Driving position and dashboard
There’s buckets of steering wheel adjustment, but entry-level models make do with eight-way manual seats without lumbar support adjustment. Thankfully, S and SE trims add 14-way electrically adjustable seats, including adjustable lumbar support. These are very comfortable, even after a few hours in the saddle. Top spec Velars come with 20-way electrically adjustable seats that move every which way and will even heat, cool and massage you.
The settings for the climate control and various off-road driving modes are accessed through a low-level touchscreen, and switching between functions requires you to take your eyes off the road. Fortunately, a pair of physical rotary controllers, which are easier to operate, augments the system. These change functions depending on which menu you’re in. SE versions and upwards come with a 12.3in digital instrument cluster instead of analogue dials. This is clear to see and places lots of information just in front of the driver, but it’s operated via a slightly confusing menu set-up.
Visibility, parking sensors and cameras
Thanks to a lofty driving position, the driver's view straight out of the front and to the sides are good, but the thick windscreen pillars can obscure your vision slightly at junctions. Seeing out the back isn’t that easy, either, due to the small rear screen and thick rear pillars.
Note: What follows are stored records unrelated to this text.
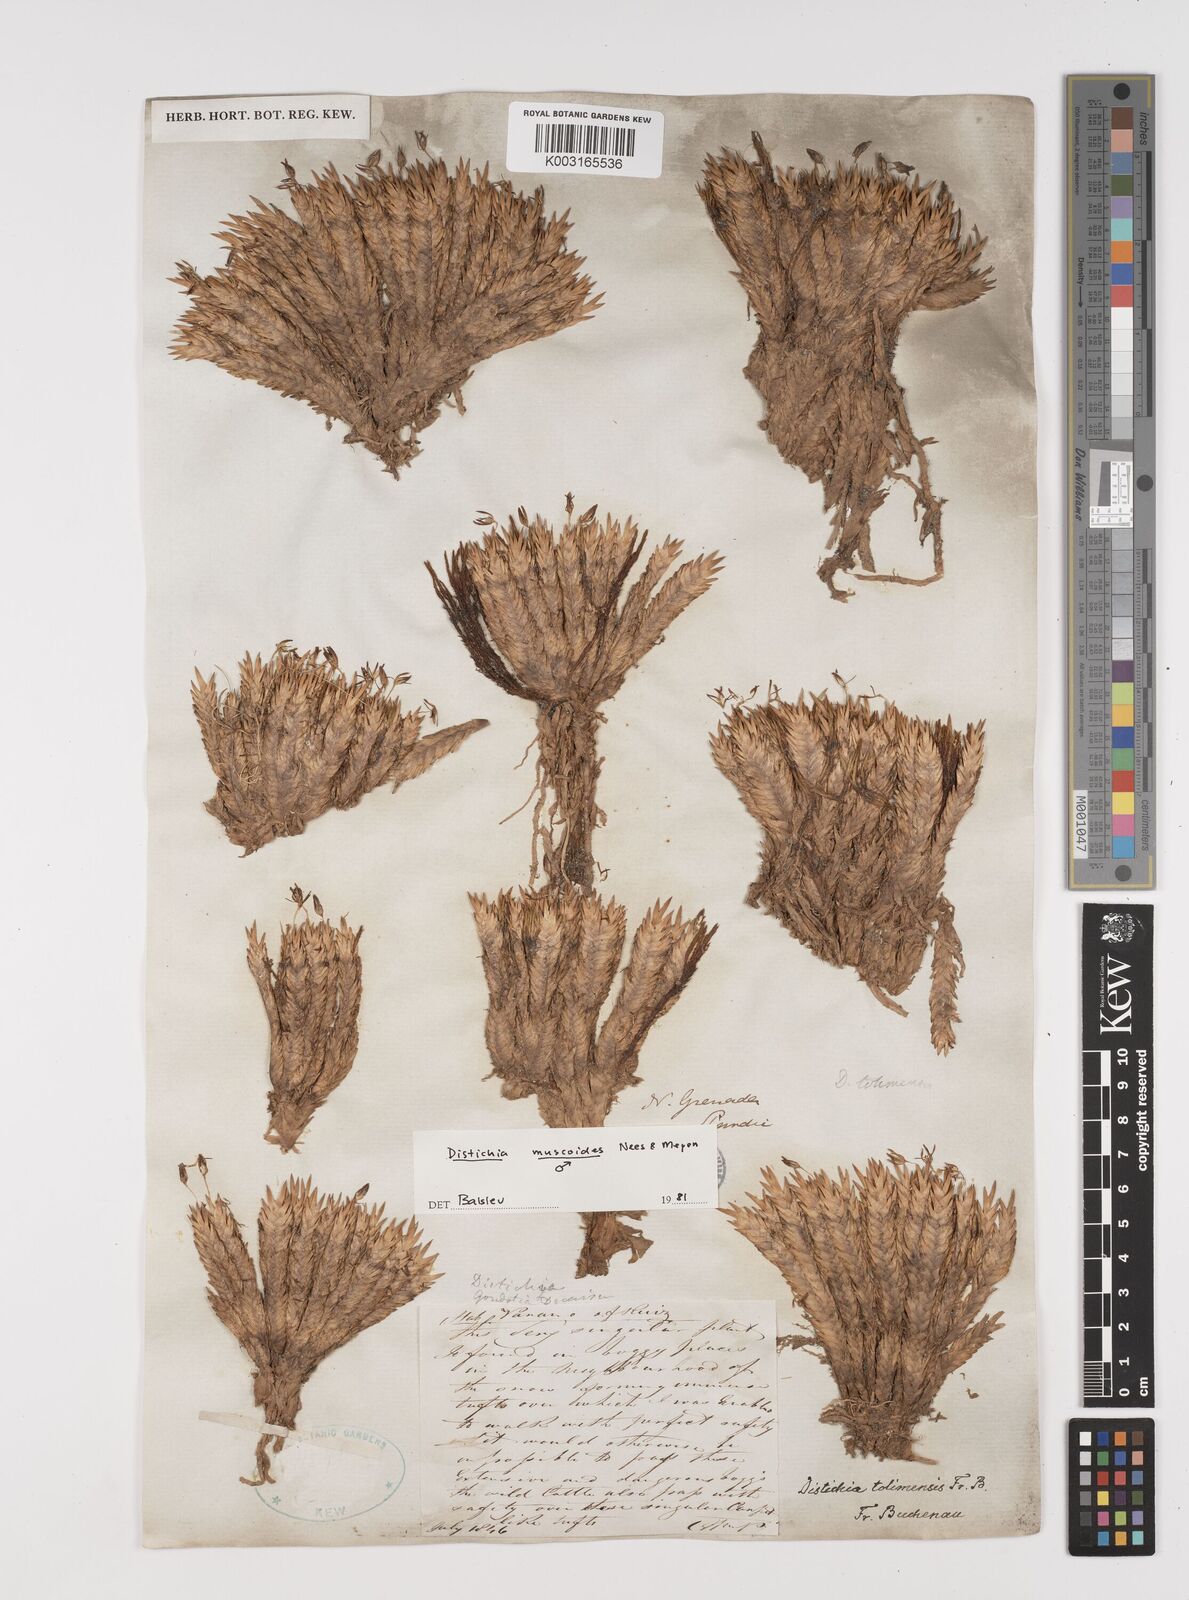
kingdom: Plantae
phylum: Tracheophyta
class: Liliopsida
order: Poales
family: Juncaceae
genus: Distichia
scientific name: Distichia muscoides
At least all Velars come with front and rear parking sensors and a rear-view camera. It’s possible to upgrade the latter to a 360deg camera and, for those who are really worried about parking, SE trim adds a park-assist system that will locate a space and steer you into it for you. It’s an option on lower trim levels.
S models get LED headlights, while SE and above come with adaptive LED matrix headlights.
Sat nav and infotainment
All Velars get a pair of 10.0in touchscreens; one where you’d expect it to be, in the middle of the dashboard, and the other below it, just in front of the gear selector. This second screen is the one that you use to access the air conditioning and off-road modes, but you can also operate the multimedia system through it while the main screen continues to display a navigation-route map.
Both screens are sharp with smart-looking graphics and the menus prove easy enough to navigate, once you're used to them. Some of the icons are a bit small, though, and the system doesn’t always respond as quickly to prompts as some rivals’ infotainment systems; the BMW X4 and X6 have the easiest system to use, thanks to their more intuitive rotary dial selector that’s less distracting to operate while driving than a touchscreen.
If you wish, you can bypass the Land Rover software with the standard-fit Apple CarPlay and Android Auto smartphone connectivity. These let you use Google Maps or Waze navigation apps instead of the in-built sat-nav. Rear seat passengers are catered for with a pair of USB sockets, hidden behind the front centre armrest, and a rear-seat entertainment system with twin 8.0in screens is available as an option. S trim upgrades the stereo to 10 speakers and 380 watts of power, but from SE you get 16 speakers and 825 watts.
Although there are some scratchy plastics on the bottom of the doors, around the door openings and on the rear of the front seats, the main areas that you look at and interact with look pretty plush. This a class that features high-end models like the Bentley Bentayga, though, and the Velar is far from that level.
The high-spec models have plenty of soft leather on the seats, the top of the dashboard, the steering wheel and the tops of the doors. Even the more basic trims fitted with cloth seat trim look and feel snazzy and inviting. Everything feels sturdy, too, although we'd say the BMW X4 and X6 and the Audi Q8 offer consistently plusher materials throughout.